Websites are increasingly necessary for businesses to trade effectively – after all, it’s 2013, don’t all businesses need a website?

You can view a website for your business in a couple of ways:

  1. As a cost; a necessary evil that all your competitors have, so you’d better have one too.
  2. As an investment; it will either be your online brochure or a way of your customers buying things from you, but either way it will make you more visible to the rising number of people who get information online.

So how do they get treated for tax purposes?

Well the treatment is driven by how it is used.

If it is an online brochure, the ‘online presence’ type, you can argue that it should be treated the same as marketing.  In this way, although you may get an ongoing benefit, the whole cost is treated as an expense, which will then appear on your profit and loss account as a cost.  This tends to fit in with the amount of expenditure, as it may cost a couple of hundred pounds.

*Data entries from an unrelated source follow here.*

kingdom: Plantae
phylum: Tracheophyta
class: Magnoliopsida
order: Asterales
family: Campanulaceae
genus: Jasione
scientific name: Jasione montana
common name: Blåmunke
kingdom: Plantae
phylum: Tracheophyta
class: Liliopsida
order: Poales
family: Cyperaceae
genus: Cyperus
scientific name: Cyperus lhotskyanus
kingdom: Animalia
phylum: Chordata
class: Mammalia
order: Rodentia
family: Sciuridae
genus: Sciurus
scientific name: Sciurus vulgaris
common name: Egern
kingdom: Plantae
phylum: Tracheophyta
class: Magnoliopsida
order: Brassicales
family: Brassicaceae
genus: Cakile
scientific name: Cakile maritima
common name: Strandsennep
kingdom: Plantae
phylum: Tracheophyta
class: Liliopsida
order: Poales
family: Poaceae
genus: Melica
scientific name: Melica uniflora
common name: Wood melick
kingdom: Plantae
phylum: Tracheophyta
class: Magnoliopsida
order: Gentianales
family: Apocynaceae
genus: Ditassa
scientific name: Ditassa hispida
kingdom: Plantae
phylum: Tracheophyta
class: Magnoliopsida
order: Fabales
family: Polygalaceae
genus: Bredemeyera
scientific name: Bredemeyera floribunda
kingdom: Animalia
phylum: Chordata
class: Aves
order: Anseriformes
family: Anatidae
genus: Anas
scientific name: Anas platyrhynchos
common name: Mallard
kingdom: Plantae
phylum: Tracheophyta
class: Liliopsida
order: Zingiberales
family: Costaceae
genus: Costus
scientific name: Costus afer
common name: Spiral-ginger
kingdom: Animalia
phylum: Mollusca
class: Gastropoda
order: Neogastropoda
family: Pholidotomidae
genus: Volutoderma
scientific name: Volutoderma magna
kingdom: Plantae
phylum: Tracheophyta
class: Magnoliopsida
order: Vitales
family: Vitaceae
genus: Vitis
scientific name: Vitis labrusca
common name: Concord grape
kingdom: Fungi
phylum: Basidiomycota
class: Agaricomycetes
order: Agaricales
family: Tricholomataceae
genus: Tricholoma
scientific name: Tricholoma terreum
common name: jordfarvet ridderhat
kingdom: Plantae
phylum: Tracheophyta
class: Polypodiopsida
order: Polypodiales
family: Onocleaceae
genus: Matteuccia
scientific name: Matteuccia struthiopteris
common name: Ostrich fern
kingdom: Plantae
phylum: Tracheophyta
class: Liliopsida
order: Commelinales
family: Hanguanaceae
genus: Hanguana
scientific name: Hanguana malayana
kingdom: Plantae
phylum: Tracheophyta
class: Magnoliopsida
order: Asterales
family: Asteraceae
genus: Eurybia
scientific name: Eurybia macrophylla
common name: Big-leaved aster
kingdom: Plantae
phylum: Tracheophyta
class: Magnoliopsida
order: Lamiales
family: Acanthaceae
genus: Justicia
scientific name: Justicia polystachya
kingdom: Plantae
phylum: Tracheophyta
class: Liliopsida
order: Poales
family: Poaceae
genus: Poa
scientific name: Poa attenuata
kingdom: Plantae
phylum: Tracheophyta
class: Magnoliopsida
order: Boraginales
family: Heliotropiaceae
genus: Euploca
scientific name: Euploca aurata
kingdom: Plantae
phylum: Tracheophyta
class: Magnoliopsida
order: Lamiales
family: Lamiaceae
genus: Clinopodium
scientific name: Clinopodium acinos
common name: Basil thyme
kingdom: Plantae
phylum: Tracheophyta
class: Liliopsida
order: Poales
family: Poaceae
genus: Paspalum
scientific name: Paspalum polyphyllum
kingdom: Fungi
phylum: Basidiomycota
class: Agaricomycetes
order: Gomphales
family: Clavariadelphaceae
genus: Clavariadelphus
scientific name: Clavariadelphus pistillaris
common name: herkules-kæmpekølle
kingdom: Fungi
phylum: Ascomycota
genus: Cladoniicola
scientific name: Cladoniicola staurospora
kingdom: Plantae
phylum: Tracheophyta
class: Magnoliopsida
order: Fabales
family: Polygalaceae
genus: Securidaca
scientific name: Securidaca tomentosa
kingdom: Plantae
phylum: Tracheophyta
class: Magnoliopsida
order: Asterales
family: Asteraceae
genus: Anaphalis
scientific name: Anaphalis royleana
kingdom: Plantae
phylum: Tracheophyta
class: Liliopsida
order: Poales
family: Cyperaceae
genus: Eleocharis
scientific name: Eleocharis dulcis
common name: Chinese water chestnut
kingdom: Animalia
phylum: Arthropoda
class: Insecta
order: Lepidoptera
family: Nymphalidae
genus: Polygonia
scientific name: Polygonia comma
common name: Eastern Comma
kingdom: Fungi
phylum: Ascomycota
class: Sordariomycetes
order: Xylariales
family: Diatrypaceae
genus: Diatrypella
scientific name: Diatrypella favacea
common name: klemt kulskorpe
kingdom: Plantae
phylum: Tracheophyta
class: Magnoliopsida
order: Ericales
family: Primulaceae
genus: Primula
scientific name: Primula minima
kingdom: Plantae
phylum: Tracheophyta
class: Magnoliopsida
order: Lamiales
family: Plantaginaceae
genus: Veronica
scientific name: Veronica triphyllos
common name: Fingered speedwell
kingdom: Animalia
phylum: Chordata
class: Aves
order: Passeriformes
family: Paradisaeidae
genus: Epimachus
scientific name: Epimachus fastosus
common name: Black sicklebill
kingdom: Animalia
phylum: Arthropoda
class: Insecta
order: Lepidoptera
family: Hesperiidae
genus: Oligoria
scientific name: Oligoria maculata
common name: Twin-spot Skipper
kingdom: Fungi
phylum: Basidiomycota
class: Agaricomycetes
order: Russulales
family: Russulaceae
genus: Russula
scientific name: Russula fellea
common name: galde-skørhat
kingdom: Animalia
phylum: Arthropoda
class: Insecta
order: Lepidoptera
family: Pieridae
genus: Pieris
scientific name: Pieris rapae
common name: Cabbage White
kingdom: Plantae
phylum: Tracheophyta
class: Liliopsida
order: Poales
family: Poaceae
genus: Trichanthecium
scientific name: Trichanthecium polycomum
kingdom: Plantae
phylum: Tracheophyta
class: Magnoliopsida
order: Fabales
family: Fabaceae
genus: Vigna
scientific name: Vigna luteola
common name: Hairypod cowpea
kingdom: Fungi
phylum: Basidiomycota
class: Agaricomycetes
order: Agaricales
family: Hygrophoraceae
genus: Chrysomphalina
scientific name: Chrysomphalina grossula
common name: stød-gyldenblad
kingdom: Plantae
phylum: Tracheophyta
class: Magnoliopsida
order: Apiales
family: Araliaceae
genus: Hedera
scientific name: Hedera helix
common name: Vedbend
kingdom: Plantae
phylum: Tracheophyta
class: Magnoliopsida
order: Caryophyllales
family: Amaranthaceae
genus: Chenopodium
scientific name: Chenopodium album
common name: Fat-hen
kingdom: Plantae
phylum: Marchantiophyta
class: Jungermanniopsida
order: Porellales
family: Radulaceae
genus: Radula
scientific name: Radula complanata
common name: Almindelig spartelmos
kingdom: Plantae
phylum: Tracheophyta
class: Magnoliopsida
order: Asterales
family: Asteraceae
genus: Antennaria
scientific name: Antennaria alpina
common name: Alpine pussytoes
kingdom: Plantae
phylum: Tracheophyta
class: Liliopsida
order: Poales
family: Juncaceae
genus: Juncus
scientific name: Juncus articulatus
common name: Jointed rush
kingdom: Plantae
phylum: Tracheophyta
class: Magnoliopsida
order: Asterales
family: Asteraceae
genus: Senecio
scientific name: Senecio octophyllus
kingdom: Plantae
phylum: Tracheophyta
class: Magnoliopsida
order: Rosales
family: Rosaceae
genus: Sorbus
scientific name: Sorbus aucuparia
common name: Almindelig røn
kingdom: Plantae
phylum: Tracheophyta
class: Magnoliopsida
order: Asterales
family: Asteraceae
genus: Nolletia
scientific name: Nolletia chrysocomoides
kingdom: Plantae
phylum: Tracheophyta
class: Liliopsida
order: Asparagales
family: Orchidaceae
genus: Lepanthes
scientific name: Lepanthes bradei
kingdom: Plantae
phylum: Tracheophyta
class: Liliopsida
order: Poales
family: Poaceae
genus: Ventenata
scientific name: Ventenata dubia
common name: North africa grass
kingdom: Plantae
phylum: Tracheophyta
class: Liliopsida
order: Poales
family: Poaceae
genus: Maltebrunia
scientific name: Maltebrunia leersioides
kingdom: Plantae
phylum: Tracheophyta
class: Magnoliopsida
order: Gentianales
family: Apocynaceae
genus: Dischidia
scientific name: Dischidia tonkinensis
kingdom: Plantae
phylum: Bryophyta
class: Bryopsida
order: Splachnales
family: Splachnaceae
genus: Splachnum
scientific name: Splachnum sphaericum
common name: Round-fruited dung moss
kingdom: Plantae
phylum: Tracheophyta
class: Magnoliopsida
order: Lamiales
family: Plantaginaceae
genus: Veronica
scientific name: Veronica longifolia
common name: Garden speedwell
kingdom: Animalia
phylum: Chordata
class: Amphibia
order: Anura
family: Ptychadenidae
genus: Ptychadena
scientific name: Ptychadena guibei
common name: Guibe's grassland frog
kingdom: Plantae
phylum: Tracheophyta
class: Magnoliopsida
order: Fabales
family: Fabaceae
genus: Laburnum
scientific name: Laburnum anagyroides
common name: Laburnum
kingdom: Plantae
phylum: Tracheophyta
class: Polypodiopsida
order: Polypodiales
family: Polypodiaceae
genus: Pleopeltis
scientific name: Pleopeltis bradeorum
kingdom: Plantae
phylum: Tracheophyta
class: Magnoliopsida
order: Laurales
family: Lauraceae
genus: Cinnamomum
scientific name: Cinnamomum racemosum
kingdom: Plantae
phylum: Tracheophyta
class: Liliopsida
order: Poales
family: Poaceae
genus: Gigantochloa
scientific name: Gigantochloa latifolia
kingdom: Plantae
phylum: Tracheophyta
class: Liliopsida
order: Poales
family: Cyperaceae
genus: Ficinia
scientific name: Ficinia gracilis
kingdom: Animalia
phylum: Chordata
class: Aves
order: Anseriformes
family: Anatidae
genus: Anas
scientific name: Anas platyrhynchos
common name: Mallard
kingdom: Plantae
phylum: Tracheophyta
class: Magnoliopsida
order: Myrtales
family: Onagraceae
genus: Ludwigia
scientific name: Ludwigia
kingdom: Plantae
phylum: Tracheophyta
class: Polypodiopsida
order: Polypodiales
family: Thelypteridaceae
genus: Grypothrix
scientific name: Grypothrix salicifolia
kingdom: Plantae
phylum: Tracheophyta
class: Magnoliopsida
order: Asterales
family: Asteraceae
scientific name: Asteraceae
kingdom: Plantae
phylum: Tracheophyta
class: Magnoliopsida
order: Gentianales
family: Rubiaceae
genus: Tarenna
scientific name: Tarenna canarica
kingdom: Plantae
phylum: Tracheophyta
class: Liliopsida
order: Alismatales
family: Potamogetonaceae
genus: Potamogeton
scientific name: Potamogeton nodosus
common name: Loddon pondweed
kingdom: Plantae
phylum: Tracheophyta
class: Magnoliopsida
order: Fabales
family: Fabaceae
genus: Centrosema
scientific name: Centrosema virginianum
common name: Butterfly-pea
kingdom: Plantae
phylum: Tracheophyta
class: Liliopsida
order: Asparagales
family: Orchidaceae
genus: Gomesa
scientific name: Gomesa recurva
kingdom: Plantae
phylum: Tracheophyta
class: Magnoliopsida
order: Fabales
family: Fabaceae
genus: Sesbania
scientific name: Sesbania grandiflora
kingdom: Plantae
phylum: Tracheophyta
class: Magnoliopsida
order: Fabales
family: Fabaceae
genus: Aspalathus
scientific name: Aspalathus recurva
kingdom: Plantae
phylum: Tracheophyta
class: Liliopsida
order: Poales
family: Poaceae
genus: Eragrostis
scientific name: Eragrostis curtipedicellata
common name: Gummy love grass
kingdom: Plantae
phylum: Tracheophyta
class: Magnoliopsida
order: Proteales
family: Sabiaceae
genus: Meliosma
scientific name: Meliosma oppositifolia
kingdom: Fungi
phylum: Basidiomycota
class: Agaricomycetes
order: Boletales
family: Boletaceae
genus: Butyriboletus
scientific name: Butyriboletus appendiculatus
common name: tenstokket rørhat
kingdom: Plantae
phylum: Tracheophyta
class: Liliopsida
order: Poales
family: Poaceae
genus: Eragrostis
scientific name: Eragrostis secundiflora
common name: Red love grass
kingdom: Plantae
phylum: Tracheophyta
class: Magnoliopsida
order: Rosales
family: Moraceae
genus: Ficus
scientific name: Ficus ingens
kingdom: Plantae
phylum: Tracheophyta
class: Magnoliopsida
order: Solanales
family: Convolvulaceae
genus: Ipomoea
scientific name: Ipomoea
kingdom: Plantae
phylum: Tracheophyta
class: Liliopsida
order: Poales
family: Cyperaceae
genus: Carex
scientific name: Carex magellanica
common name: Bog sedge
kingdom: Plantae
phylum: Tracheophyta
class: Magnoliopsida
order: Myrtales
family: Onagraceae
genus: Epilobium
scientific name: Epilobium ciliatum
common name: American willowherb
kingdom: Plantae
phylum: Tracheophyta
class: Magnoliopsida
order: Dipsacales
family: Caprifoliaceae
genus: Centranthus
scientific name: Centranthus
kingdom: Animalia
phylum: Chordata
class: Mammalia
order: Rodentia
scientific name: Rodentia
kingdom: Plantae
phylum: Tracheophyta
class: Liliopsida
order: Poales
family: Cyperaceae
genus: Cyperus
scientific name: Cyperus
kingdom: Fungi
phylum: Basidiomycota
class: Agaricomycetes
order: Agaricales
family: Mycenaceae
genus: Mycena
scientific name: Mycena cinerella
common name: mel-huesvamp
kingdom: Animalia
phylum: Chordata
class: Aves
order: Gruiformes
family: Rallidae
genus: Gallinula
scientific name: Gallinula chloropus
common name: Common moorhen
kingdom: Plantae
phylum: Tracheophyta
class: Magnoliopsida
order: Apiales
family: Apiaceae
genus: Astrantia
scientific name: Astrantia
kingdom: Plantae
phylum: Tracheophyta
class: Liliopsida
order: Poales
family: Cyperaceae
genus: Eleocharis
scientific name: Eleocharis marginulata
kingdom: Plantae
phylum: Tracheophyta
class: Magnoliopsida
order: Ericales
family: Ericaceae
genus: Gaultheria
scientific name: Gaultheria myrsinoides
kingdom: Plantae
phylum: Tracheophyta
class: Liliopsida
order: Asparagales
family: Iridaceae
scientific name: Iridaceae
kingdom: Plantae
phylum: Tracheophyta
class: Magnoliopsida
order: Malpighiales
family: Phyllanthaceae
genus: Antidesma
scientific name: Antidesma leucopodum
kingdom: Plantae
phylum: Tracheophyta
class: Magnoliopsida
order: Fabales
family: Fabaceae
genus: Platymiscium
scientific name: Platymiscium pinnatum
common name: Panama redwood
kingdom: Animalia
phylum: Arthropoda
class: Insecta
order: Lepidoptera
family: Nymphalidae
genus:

However, if it is an e-commerce website, there is a considerable amount of work going on, and inevitably cost, so it would be capitalised and appear on the balance sheet of your business as an asset, which is then depreciated over it’s useful estimated life (which could be 3-5 years).  For tax purposes, it would benefit from the Annual Investment Allowance and may all receive full tax relief.

The difference between the two approaches is virtually nonexistent for tax purposes – as the business may receive full tax relief using either method – although for accounting purposes, the ‘capitalised’ option removes the cost from the profit and loss account in one hit, with it being written off over several years.  This is an important aspect for a new business which may be seeking to improve profits in the first couple of years.